TORONTO—Twelve-month results of the Spare-the-Nephron study show that a regimen that spares calcineurin inhibitors (CNI) can improve renal allograft function and glomerular filtration rate (GFR).
The study compared a regimen of mycophenolate mofetil (MMF; Cellcept) plus sirolimus and a regimen of MMF plus a CNI (either tacrolimus or cyclosporine) in 298 renal transplant recipients.
“The improvements we saw were significant enough to suggest that we would have fewer graft losses down the road with a Cellcept-based regimen in combination with sirolimus than with a standard CNI-containing regimen,” said lead investigator Shamkant Mulgaonkar, MD, chief of the Renal and Pancreas Transplant Division at St. Barnabas Medical Center in Livingston, N.J.
“However, I don’t think this study will change our choice of current immunosuppressant therapy drastically … but it will certainly make most physicians think of sirolimus as one option. This trial provides evidence that a CNI-free regimen can be achieved in selected patients, at least up to one year. Longer-term follow-up is required to firmly established safety and efficacy of this CNI-free regimen.”
The subjects were males and females aged 13-75 years who had received a primary renal allograft from a living or deceased donor in the previous 30-180 days. The investigators excluded subjects who had either a corticosteroid-resistant, biopsy-proven acute rejection or had been treated for acute rejection with antibody therapy in the previous 30 days.

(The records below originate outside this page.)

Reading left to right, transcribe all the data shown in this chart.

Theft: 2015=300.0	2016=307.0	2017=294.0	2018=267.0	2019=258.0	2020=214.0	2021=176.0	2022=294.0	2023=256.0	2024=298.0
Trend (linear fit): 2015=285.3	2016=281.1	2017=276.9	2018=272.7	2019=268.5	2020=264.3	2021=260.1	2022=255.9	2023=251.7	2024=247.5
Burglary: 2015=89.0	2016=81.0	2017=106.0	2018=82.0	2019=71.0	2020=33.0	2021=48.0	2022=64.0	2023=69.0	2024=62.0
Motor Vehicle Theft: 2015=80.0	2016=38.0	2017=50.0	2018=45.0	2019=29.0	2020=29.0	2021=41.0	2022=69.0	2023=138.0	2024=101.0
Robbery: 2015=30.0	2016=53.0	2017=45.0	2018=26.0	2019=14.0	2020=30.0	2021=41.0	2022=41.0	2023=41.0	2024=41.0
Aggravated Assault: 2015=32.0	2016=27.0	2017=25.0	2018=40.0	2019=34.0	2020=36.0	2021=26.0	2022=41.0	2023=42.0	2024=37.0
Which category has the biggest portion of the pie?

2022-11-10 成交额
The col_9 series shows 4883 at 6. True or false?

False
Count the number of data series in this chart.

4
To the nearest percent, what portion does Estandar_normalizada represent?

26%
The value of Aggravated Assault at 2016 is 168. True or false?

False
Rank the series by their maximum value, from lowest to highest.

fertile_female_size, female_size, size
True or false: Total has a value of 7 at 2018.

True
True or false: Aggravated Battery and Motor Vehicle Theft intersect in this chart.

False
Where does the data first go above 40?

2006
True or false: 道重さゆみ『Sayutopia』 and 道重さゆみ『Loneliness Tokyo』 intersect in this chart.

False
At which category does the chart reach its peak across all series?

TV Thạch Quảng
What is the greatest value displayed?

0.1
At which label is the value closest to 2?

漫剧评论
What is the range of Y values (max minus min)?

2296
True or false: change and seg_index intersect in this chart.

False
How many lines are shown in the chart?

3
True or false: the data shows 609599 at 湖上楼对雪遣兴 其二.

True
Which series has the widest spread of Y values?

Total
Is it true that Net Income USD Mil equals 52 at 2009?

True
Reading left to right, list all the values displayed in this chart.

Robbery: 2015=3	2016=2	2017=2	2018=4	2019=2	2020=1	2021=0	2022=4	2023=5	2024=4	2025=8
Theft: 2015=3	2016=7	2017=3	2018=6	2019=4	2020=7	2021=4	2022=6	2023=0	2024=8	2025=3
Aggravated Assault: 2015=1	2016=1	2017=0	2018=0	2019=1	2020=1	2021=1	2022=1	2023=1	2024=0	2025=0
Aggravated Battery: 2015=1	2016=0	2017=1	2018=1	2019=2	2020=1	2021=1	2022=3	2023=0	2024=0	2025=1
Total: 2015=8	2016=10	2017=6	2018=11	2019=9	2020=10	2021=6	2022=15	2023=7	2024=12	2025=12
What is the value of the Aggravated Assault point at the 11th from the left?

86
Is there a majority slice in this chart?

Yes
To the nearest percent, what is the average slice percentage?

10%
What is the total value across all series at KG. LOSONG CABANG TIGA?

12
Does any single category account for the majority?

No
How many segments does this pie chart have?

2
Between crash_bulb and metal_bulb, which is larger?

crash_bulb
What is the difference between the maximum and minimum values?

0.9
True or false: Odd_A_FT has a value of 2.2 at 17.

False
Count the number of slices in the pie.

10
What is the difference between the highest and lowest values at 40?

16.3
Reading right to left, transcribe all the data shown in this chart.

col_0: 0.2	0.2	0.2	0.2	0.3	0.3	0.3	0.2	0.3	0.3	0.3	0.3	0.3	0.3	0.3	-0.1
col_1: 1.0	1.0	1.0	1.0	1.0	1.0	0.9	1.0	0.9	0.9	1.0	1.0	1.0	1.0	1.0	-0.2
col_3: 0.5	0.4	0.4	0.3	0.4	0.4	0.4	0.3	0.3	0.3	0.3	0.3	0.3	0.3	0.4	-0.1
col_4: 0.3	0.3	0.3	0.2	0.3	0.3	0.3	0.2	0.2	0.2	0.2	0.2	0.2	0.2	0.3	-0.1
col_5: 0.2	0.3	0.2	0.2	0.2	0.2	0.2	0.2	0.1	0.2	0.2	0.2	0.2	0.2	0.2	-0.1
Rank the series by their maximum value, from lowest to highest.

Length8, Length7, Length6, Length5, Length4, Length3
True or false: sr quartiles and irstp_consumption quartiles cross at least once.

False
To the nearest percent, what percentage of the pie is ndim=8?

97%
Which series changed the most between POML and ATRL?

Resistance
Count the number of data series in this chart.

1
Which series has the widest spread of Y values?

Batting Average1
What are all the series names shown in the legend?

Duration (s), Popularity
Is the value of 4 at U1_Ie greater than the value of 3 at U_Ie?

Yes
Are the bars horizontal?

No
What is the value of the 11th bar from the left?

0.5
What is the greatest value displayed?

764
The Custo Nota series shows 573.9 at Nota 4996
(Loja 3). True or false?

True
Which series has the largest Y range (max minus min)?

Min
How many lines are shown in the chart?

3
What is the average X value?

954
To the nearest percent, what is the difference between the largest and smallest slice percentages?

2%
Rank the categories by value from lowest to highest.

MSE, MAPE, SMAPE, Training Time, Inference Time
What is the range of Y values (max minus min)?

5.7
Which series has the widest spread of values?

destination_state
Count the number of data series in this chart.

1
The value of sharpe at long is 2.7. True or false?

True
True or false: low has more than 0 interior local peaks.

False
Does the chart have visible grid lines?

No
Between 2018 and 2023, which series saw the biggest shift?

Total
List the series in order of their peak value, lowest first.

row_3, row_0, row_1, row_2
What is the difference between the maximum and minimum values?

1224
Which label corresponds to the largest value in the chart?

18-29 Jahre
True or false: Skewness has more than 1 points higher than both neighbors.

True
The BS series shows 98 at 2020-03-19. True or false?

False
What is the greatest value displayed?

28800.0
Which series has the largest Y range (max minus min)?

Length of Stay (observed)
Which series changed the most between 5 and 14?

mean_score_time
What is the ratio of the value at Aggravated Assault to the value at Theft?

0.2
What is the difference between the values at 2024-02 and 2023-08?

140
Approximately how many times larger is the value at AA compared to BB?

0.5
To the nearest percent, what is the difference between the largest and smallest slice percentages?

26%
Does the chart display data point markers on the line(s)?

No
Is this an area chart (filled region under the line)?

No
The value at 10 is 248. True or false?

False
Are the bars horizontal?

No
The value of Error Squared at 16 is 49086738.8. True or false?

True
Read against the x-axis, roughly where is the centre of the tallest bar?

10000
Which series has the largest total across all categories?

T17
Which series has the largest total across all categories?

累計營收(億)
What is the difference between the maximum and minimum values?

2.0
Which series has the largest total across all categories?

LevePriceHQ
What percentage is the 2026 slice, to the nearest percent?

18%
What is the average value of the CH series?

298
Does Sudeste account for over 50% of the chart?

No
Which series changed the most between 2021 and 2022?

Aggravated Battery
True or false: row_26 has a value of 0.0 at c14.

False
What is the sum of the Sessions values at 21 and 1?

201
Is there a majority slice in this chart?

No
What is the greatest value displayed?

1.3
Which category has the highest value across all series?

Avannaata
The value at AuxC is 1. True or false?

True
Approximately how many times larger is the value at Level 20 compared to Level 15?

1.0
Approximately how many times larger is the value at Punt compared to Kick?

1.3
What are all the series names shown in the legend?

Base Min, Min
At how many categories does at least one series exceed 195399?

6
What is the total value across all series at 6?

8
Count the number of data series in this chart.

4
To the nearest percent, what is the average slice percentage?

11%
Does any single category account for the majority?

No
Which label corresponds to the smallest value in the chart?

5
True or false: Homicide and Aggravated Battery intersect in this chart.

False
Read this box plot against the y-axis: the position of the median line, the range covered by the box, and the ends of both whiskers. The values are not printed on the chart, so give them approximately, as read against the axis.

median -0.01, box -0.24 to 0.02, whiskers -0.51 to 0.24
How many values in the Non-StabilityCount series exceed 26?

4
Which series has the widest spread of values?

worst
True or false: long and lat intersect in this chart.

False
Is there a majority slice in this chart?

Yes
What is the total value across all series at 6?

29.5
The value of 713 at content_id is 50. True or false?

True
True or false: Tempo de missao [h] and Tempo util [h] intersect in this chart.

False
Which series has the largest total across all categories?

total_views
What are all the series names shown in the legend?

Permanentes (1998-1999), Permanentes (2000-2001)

The patients were maintained on MMF + CNI (tacrolimus [TAC] or cyclosporine [CsA]) with or without corticosteroids for 14 days before being randomized to either a continuation of MMF + CNI or to MMF + sirolimus. The medication doses were MMF 1-1.5 mg twice daily, sirolimus 2-10 mg as a loading dose and CNIs or corticosteroids at the individual centers’ standards of dosing.
Researchers randomized 148 patients to receive MMF + sirolimus and 150 to the other arm, with 119 receiving MMF/TAC and 31 receiving MMF/CsA. At baseline, the members of the two groups had similar demographic characteristics as well as donor mix, PRA levels, time post-transplant, and fraction receiving induction therapy.
The investigators, who presented study results here at the 2008 American Transplant Congress, observed a significant difference in the mean improvement in measured GFR from baseline to 12 months between the MMF/sirolimus and MMF/TAC groups (27.8% and 6.1%, respectively).
They also observed a significant difference between all three groups’ mean change in calculated GFR over one year, with a 7.4% increase for MMF/sirolimus, 1.3% increase for MMF/CNI, and a 0.1% decline for the MMF/TAC subset of CNI patients.
Additionally, the team noted a significant difference favoring sirolimus in the percentage change in calculated creatinine clearance and in the urine-protein-to-creatinine ratio. Seven percent of the patients in the three groups suffered biopsy-proven rejection, whereas similar but smaller percentages experienced graft loss or died. Both study arms had similar adverse events. Proteinuria occurred in 11% and 4% of the MMF/sirolimus and MMF/CNI arms and leucopenia occurred in 22% and 19%, respectively.